QUOTED TEXT>
Reinhardt Postoffice to
Fold Its Tent Saturday
After 51 Years of Service

     Ever hear of a postmaster urging the department to do away with his job?
     R. W. Ueckert, of Reinhardt, did.
     As a result, the 51-year-old Dallas County postoffice, at what was once the county town of Reinhardt, will close for all time Saturday.
     Reason for the closing? Well, the growth of Greater Dallas, almost up to Reinhardt's front door, and the spread of the rural free delivery system, until there wasn't much need for the postoffice any longer.
     In the horse and buggy days, back in 1886, things were different. Reinhardt was a not unimportant station on the Santa Fe as it built north. It was a nice half-way point between Dallas and Garland -- then Duck Creek. Trains ran at about twenty-five miles an hour. Horse-drawn vehicles required a couple of hours, at least, to go from Dallas to Reinhardt to Garland.

[Stored entries]
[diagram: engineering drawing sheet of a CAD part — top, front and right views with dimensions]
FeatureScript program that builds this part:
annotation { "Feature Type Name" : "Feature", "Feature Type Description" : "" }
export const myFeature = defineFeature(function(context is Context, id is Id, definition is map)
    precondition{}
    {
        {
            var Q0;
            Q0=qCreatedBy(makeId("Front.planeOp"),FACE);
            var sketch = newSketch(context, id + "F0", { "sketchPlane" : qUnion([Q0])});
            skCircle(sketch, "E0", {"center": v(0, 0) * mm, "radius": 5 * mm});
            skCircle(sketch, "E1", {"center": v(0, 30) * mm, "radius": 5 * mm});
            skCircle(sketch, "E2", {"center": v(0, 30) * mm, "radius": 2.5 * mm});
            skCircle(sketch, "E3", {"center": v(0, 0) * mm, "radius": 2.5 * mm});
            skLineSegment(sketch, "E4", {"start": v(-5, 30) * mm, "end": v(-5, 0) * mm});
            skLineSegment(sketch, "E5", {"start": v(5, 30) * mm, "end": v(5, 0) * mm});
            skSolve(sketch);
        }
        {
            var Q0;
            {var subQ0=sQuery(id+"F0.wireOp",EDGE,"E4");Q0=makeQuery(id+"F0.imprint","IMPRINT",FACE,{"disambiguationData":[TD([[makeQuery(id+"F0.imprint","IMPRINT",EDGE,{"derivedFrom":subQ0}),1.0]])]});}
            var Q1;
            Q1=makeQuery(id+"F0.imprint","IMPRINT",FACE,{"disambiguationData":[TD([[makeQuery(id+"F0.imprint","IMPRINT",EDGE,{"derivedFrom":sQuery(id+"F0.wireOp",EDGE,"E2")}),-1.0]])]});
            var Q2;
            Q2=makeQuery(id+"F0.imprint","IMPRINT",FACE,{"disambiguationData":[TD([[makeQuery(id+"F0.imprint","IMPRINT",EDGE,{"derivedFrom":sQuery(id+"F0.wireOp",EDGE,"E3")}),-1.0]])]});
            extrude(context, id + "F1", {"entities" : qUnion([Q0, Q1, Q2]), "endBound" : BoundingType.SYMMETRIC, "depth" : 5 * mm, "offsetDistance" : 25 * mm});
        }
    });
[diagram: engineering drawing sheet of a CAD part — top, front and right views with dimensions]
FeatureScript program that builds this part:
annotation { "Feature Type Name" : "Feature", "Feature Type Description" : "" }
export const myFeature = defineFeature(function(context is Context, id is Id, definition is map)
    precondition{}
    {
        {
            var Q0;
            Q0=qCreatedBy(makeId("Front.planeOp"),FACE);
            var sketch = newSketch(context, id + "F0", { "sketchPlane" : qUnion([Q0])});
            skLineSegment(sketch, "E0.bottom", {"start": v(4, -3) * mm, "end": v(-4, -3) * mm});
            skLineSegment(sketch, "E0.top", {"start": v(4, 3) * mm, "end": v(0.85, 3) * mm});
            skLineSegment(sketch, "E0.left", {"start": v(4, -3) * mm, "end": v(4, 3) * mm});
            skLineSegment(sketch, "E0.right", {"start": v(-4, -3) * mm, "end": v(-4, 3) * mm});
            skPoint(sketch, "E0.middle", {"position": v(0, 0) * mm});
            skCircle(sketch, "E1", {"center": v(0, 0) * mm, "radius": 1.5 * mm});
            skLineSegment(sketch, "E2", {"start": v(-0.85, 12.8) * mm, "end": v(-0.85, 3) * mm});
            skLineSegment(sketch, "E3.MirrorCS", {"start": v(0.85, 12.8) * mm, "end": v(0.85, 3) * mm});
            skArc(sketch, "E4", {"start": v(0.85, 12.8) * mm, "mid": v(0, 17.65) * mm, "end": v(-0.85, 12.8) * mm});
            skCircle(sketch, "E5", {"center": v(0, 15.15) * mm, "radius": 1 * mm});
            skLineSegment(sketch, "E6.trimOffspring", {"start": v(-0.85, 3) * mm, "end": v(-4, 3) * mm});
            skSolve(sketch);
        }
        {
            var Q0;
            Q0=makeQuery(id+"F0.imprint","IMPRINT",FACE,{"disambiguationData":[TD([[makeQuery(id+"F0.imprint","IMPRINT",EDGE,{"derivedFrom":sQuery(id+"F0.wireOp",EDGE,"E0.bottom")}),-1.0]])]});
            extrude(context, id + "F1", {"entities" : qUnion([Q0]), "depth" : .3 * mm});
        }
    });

REQUIREMENTS> Continue the article about the closing of the Reinhardt postoffice, starting after its last sentence.

THE RESPONSE>
     So, in 1886, the postoffice was established. Mr. Ueckert's father, E. H. Ueckert, was the first representative of the United States postoffice department in charge. He served until 1904, when the now outgoing official came in. R. W. Euckert's commission, dated April, 1904, is signed by Henry C. Payne as postmaster general. Mr. Ueckert will retain the sheepskin as a family relic and heirloom.

Old and New.
     In the old days, Reinhardt folk, and those on the farms close by, came in for their mail at the postoffice. It was brought in by train.
     Now, it's different. A rural delivery route, out of Mesquite, comes close on the east. One from Garland is even closer on the north. One out of Dallas hits on the west, as does still another that serves Fisher -- or wheat was once Calhoun. None of them are more than a mile away.
     "No use for a postoffice any more," said Mr. Ueckert, and he took the matter up with Congressman Hatton Sumners. Mr. Sumners set the proper machinery in motion, and finally, the necessary orders were issued.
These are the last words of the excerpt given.